Discussions of White Stallion have included, to my knowledge, no discussion by local officials of implications of the proposed plant on children. The closest they have come is in glowing discussions projected increases in tax revenues for the school and hospital districts. There is no guarantee how the revenues will be used. Hospitals are designed to treat the sick. Yet, public health officials remind us that it is more cost effective to prevent illness/disease than to treat it!

Children are our future. We all are concerned about their health, education and well being parentally through the school ages and beyond. Anything than can potentially facilitate or perhaps interfere with processes underlying their health, well-being and education should be of concern to all in the county.

Children are also a mirror of conditions in society. Disciplines which focus on the study of children and youth – medicine, public health, human biology, education, and so on – have approached this topic from different perspectives. Evidence is clear in the growth of children. As conditions in society have improved (public health, nutrition, improved living conditions, etc.), heights of children have increased. In the United States, the 6-year-old boy in 1960 was, on average, about 3 inches taller than the 6 year old in 1880 and the 15 year old boy in 1960 was about 5.5 inches taller than the 15 year old in 1880. From the 1960s-1970s to the present, heights of American children have changed only slightly. My own research in Oaxaca, southern Mexico, has shown that children in 2000 were about 2.5 inches taller than those in the 1970s.
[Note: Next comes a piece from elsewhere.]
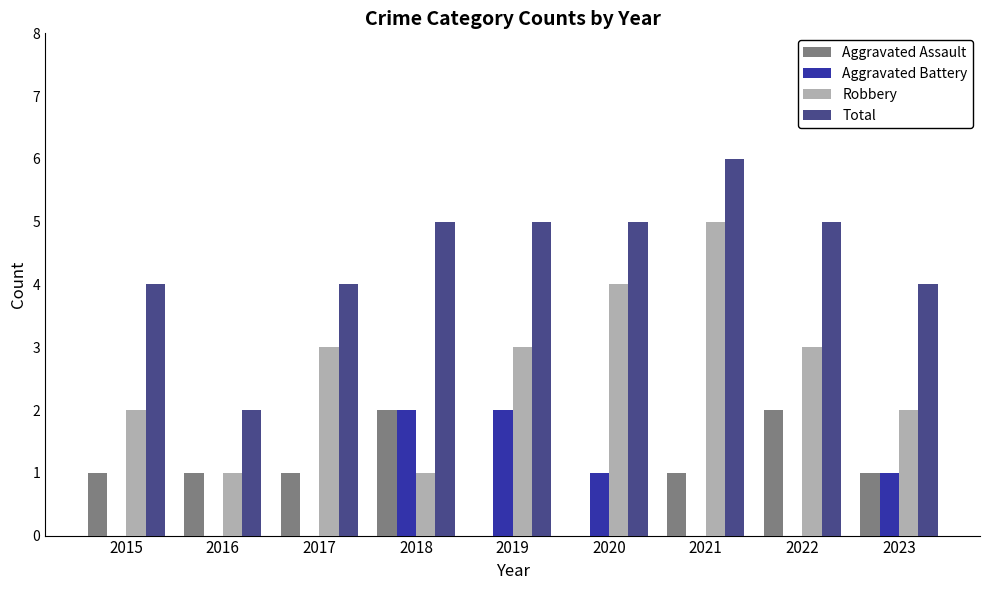

Count the number of categories in the chart.

9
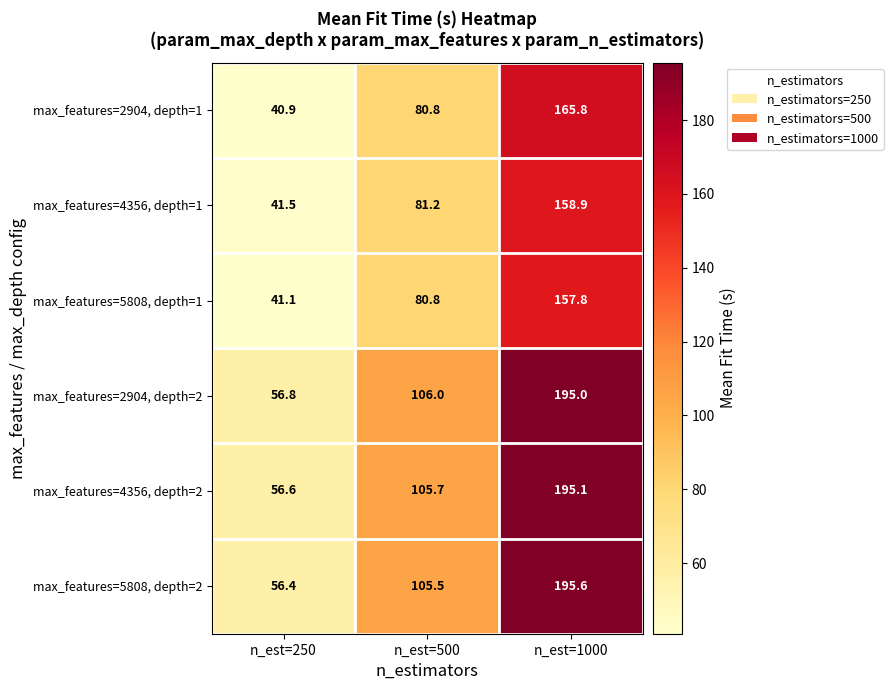

Which series changed the most between n_est=250 and n_est=1000?

max_features=5808, depth=2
On the other hand, if conditions in society deteriorate (chronic undernutrition, disease, extreme poverty), heights of children are negatively affected; they are shorter than the previous generation.

We do not yet know the potential influence of environmental deterioration associated with regular emission of pollutants on the growth and development of children. We do know, however, that elevated levels of mercury and lead have a negative influence beginning early in life.
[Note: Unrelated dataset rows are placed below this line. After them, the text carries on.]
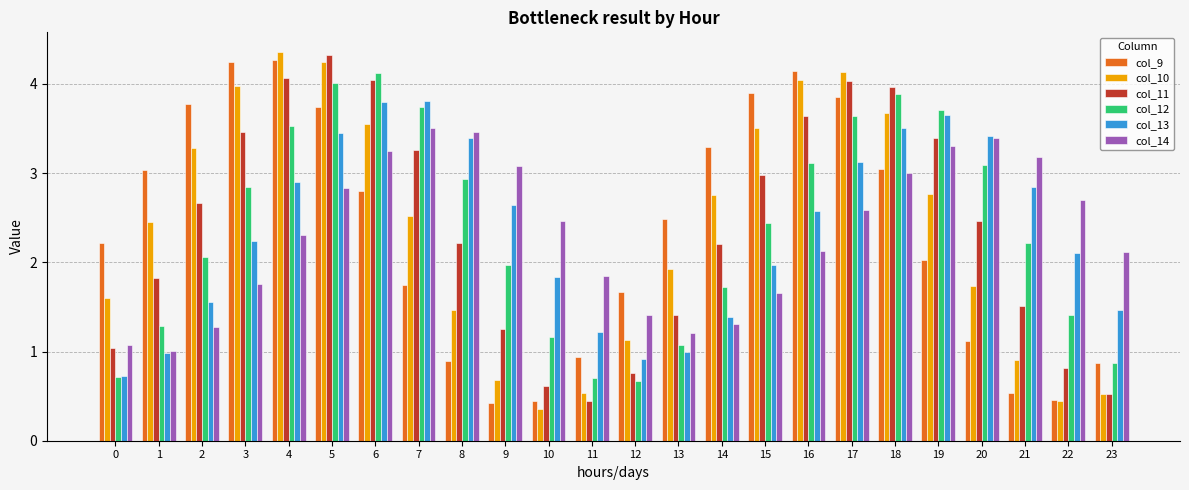

What are all the series names shown in the legend?

col_9, col_10, col_11, col_12, col_13, col_14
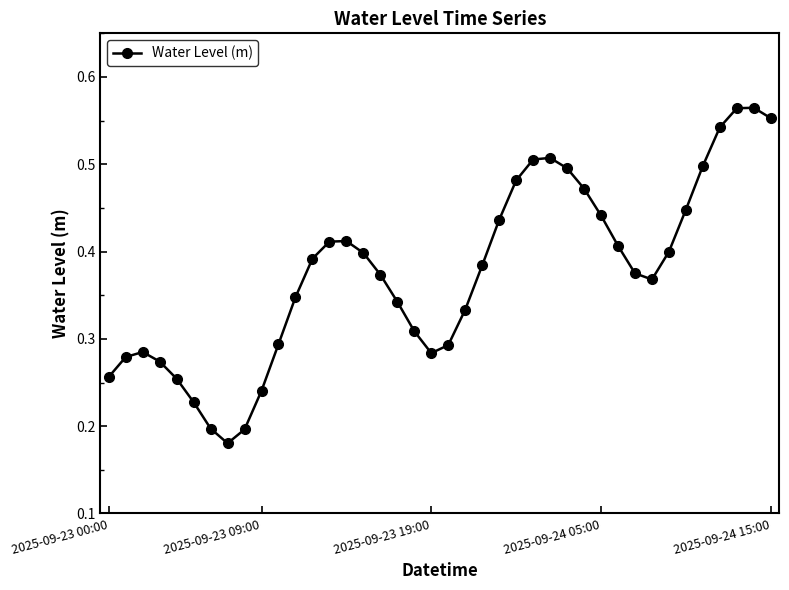

How many series are shown in this chart?

1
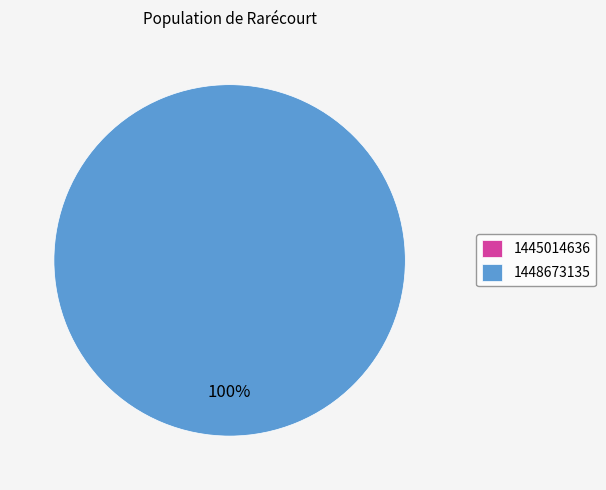

Is there a majority slice in this chart?

Yes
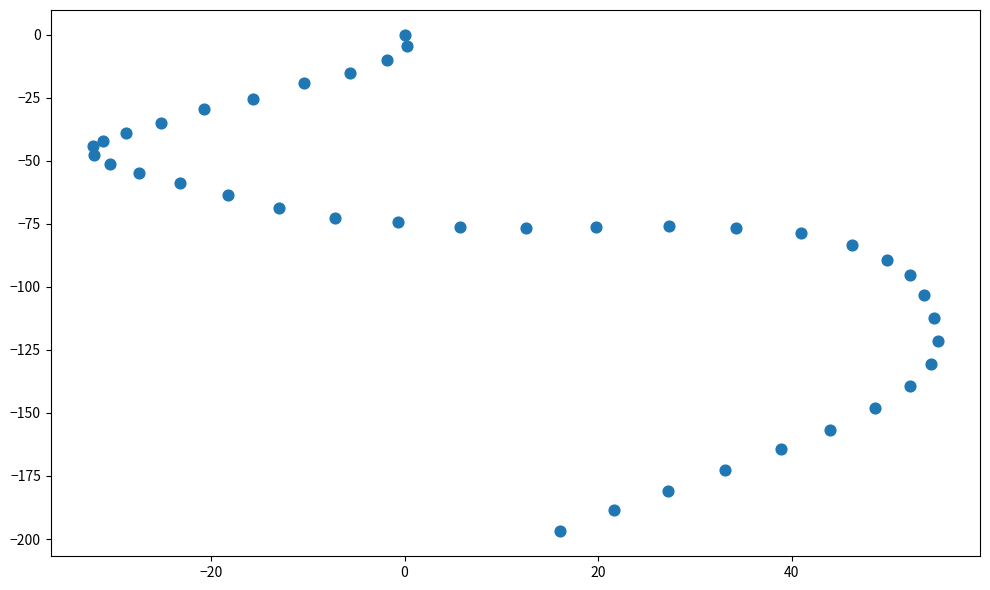

What Y value in the scatter plot is closest to -98?

-95.3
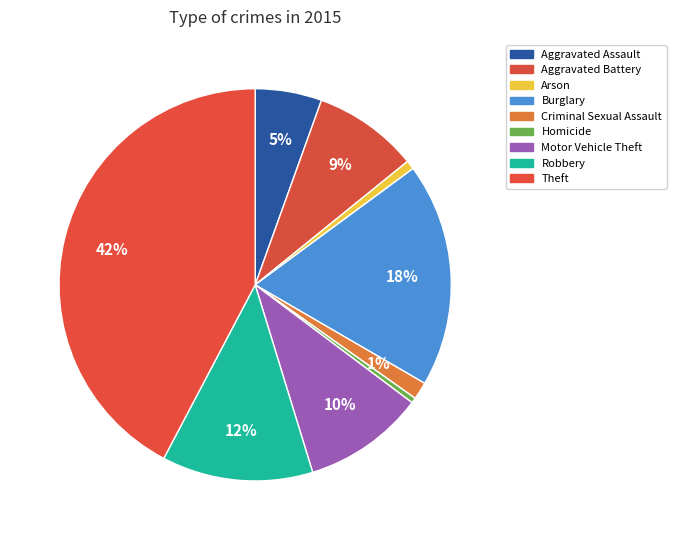

What percentage do Robbery and Burglary together represent?

30.9%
An indicator of general health conditions is infant mortality (IM), deaths in the first year of life. IM in the U.S. ranked 12th in the world in 1960, 23rd in 1990 and 29th in 2004 (www.cdc.gov). IM was 6.9 per 1000 live births (2000-2005) in the U.S, 6.5 in Texas (1995-2005, http://www.dshs.state.tx.us/CHS/VSTAT) and 8.5 in Matagorda County (1997-2005, www.dshs.state.tx.us).

The increased prevalence of asthma among children since the 1980s is related in part to environmental conditions. Asthma is one of the leading causes of chronic illness and disability in children. Almost 9 percent of American children (6.5 million) had asthma in 2005 and estimated days absent from school due to asthma were about 13 million in 2003. Asthma attacks can be triggered by infections, allergens (pollen, dust) and airway irritants (tobacco smoke, industrial emissions) among others. Among Texas youth under 18 years of age, 61 of every 1000 who live within a 30 mile radius of a coal-fired power plant have asthma (www.catf.us/publications/factsheets/Children_at_Risk-Texas.pdf)].
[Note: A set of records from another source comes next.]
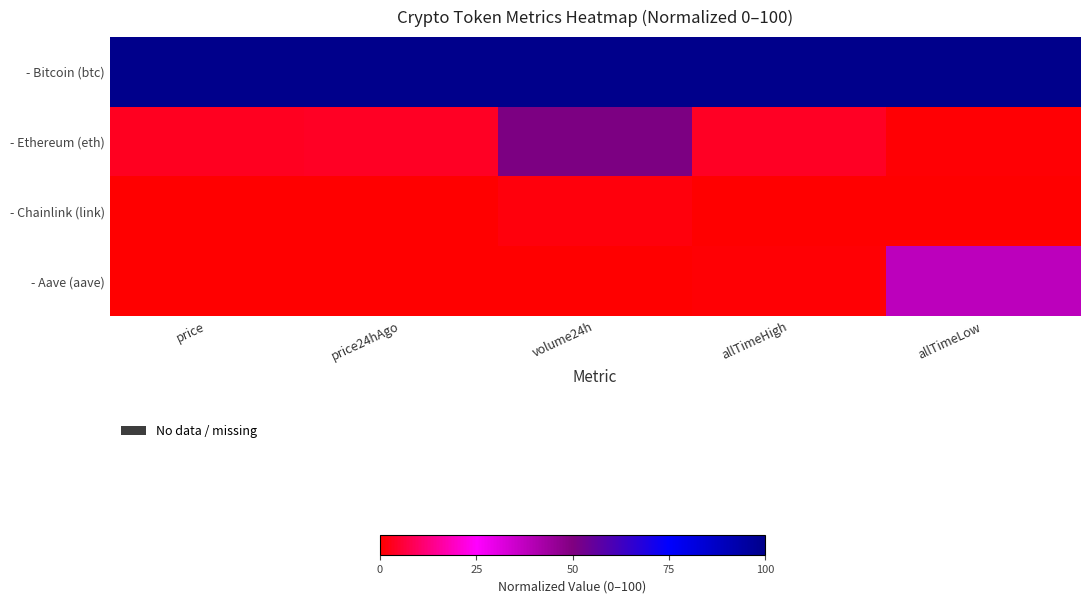

At which category is the sum across all series the highest?

volume24h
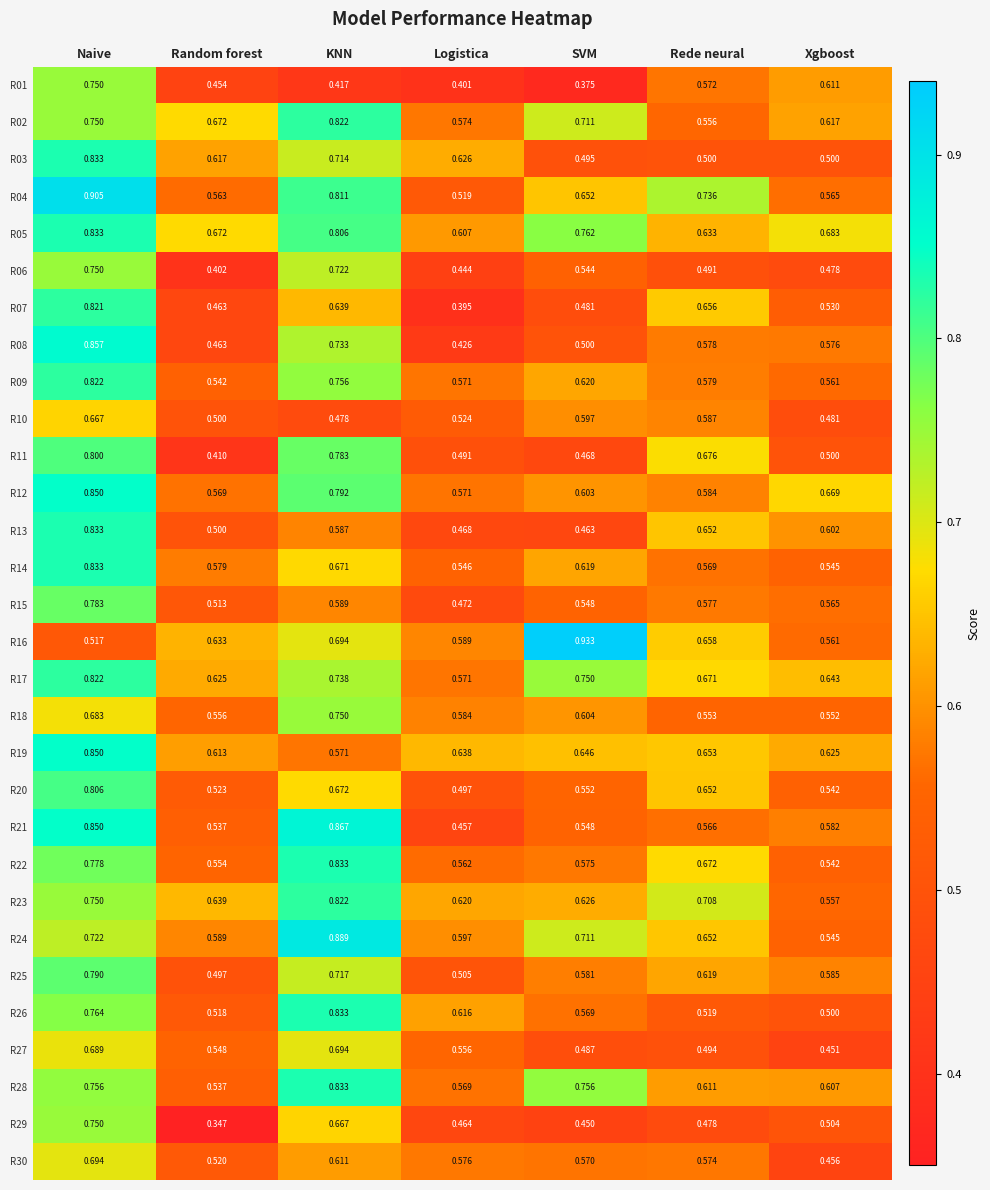

List the labels in order of R01 value, largest first.

Naive, Xgboost, Rede neural, Random forest, KNN, Logistica, SVM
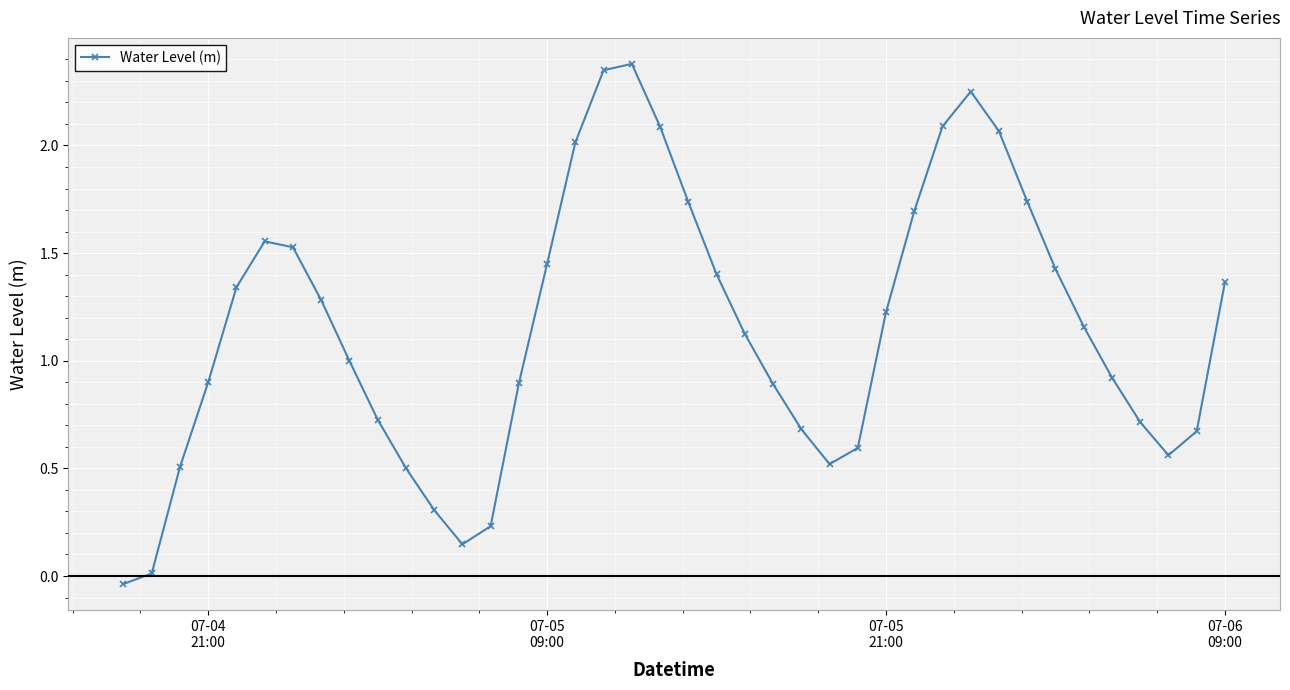

What is the sum of all values?

46.0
I could list other trends, but these should help to better understand potential implications of the White Stallion coal and pet-coke fired power plant for the children of Matagorda County. Growing up in an environment which includes exposure to air pollutants from the combustion of coal and other fossil fuels has the potential to negatively influence growth and development of children early in life and long term health risk.

A recent discussion of our “addiction to fossil fuels” concluded that: “…environmental and energy policies must also explicitly account for all the impacts of fossil fuel combustion on child health and development and maximize health benefits to this susceptible population” (F.P. Perera, Environmental Health Perspectives, 2008, http://www.ncbi.nlm.nih.gov/pmc/articles/PMC2516589/pdf/ehp0116-000987.pdf).

Pollution of the environment and related factors are a consequence of decisions made by adults, not children!